The “Grupo de Mujeres” and the KLCEP, in partnership with Rural-Program In Medical Education (Rural-PRIME) at the UC Davis School of Medicine, the Yolo Family Resource Center, and the California Rural Legal Assistance Foundation, persuaded Clínica Tepatí to open its first satellite clinic in Knights Landing. In January 2012 the Knights Landing Clinic opened its doors and became UC Davis School of Medicine’s 8th student-run clinic. The clinic is run by volunteer physicians and nurses as well as volunteer medical, masters in public health, and undergraduate students. It is a clinic that since its inception remains a community engaged organization.

References:

  1. Facts about Farmworkers. 2012; http://www.ncfh.org. Accessed February 18, 2013, 2013.
  2. Rosenbaum S, Shin P. Migrant and Seasonal Farmworkers: Health Insurance Coverage and Access to Care. Kaiser;2005.
  3. Larson AC. Migrant and Seasonal Farmworker Enumeration Profiles Study: California. 2000.
  4. Villarejo D, McCurdy SA, Bade B, Samuels S, Lighthall D, Williams D, 3rd.

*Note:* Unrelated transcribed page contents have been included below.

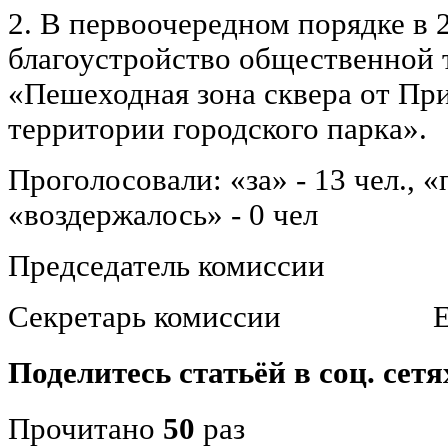
2. В первоочередном порядке в 
благоустройство общественной 
«Пешеходная зона сквера от Пр
территории городского парка».
Проголосовали: «за» - 13 чел., «п
«воздержалось» - 0 чел
Председатель комиссии 
Секретарь комиссии Е.В
Поделитесь статьёй в соц. сетя
Прочитано
50
раз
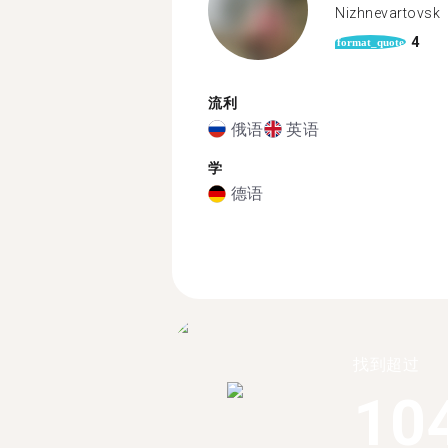
Nizhnevartovsk
4
format_quote
流利
俄语
英语
学
德语
找到超过
10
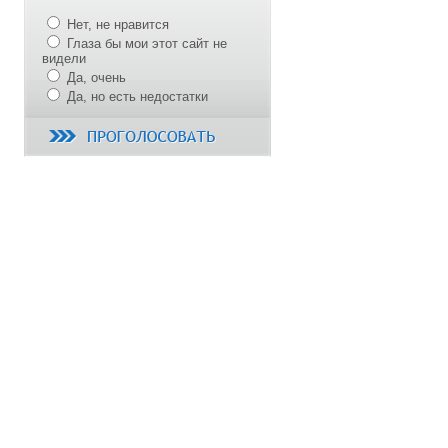
Нет, не нравится
Глаза бы мои этот сайт не
видели
Да, очень
Да, но есть недостатки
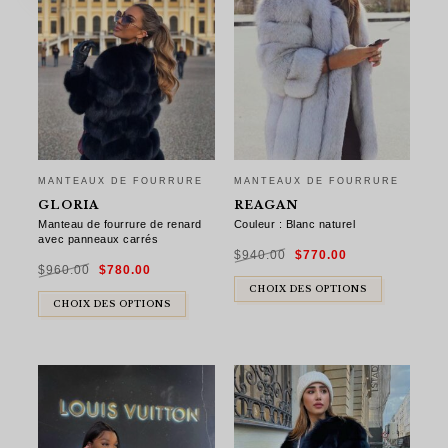
MANTEAUX DE FOURRURE
MANTEAUX DE FOURRURE
GLORIA
REAGAN
Manteau de fourrure de renard
Couleur : Blanc naturel
avec panneaux carrés
Le
Le
$
940.00
$
770.00
prix
prix
Le
Le
initial
actuel
$
960.00
$
780.00
prix
prix
était :
est :
initial
actuel
$940.00.
$770.00.
était :
est :
CHOIX DES OPTIONS
$960.00.
$780.00.
CHOIX DES OPTIONS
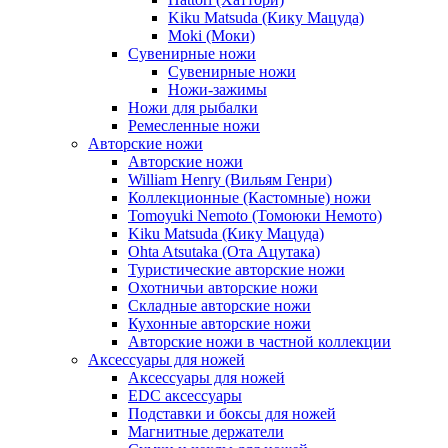
Kiku Matsuda (Кику Мацуда)
Moki (Моки)
Сувенирные ножи
Сувенирные ножи
Ножи-зажимы
Ножи для рыбалки
Ремесленные ножи
Авторские ножи
Авторские ножи
William Henry (Вильям Генри)
Коллекционные (Кастомные) ножи
Tomoyuki Nemoto (Томоюки Немото)
Kiku Matsuda (Кику Мацуда)
Ohta Atsutaka (Ота Ацутака)
Туристические авторские ножи
Охотничьи авторские ножи
Складные авторские ножи
Кухонные авторские ножи
Авторские ножи в частной коллекции
Аксессуары для ножей
Аксессуары для ножей
EDC аксессуары
Подставки и боксы для ножей
Магнитные держатели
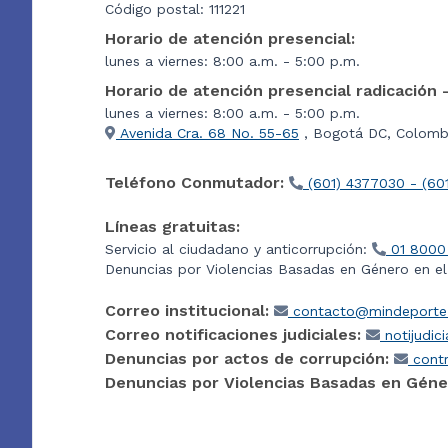
Código postal: 111221
Horario de atención presencial:
lunes a viernes: 8:00 a.m. - 5:00 p.m.
Horario de atención presencial radicación 
lunes a viernes: 8:00 a.m. - 5:00 p.m.
Avenida Cra. 68 No. 55-65
, Bogotá DC, Colombi
Teléfono Conmutador:
(601) 4377030 - (60
Líneas gratuitas:
Servicio al ciudadano y anticorrupción:
01 8000
Denuncias por Violencias Basadas en Género en e
Correo institucional:
contacto@mindeporte.
Correo notificaciones judiciales:
notijudic
Denuncias por actos de corrupción:
contr
Denuncias por Violencias Basadas en Géne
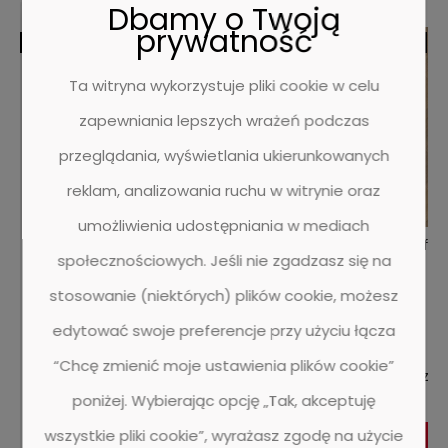
Dbamy o Twoją
każdemu pomieszczeniu nowoczesny wygląd z
prywatność
naturalną atmosferą. Wykładzina dywanowa
BESTSELLER
BESTSELLER
Chelsea sprawdza się do każdego wnętrza,
tworząc wyrafinowany choć komfortowy nastrój.
Ta witryna wykorzystuje pliki cookie w celu
zapewniania lepszych wrażeń podczas
przeglądania, wyświetlania ukierunkowanych
reklam, analizowania ruchu w witrynie oraz
umożliwienia udostępniania w mediach
Panele laminowane Quick-Step SIG4749
Designflo
społecznościowych. Jeśli nie zgadzasz się na
Capture Dąb naturalny lakierowany -
Panel - 1380 mm - 212 mm - 9 mm
stosowanie (niektórych) plików cookie, możesz
1 ocena
edytować swoje preferencje przy użyciu łącza
159,95 zł
“Chcę zmienić moje ustawienia plików cookie”
130,04 zł
182,00 zł
poniżej. Wybierając opcję „Tak, akceptuję
wszystkie pliki cookie”, wyrażasz zgodę na użycie
DO KOSZYKA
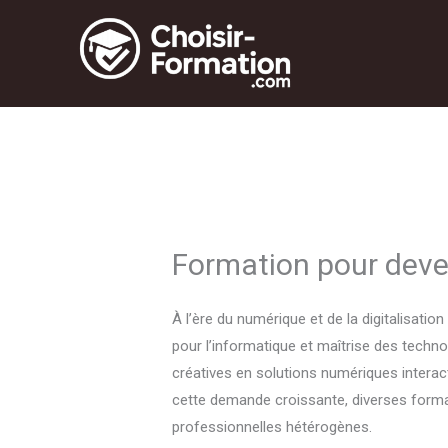
Aller
au
contenu
Formation pour deve
À l’ère du numérique et de la digitalisat
pour l’informatique et maîtrise des techno
créatives en solutions numériques interac
cette demande croissante, diverses forma
professionnelles hétérogènes.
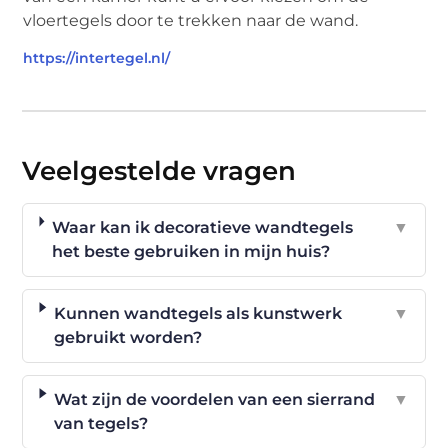
vloertegels door te trekken naar de wand.
https://intertegel.nl/
Veelgestelde vragen
Waar kan ik decoratieve wandtegels
▼
het beste gebruiken in mijn huis?
Kunnen wandtegels als kunstwerk
▼
gebruikt worden?
Wat zijn de voordelen van een sierrand
▼
van tegels?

The health of California’s immigrant hired farmworkers. Am J Ind Med. Apr 2010;53(4):387-397.
  5. Nigenda G, Ruiz-Larios JA, Bejarano-Arias RM, Alcalde-Rabanal JE, Bonilla-Fernandez P. [Strategies by Mexican migrants in the USA to seek health care]. Salud publica de Mexico. Sep-Oct 2009;51(5):407-416.
  6. Clark PA, Surry L, Contino K. Health care access for migrant farmworkers: A paradigm for better health. The Internet Journal of Health. 2009;8(2).
  7. Ralston ML, Escandell X. Networks Matter: Male Mexican Migrants’ Use of Hospitals. Population Research and Policy Review. 2012:1-17.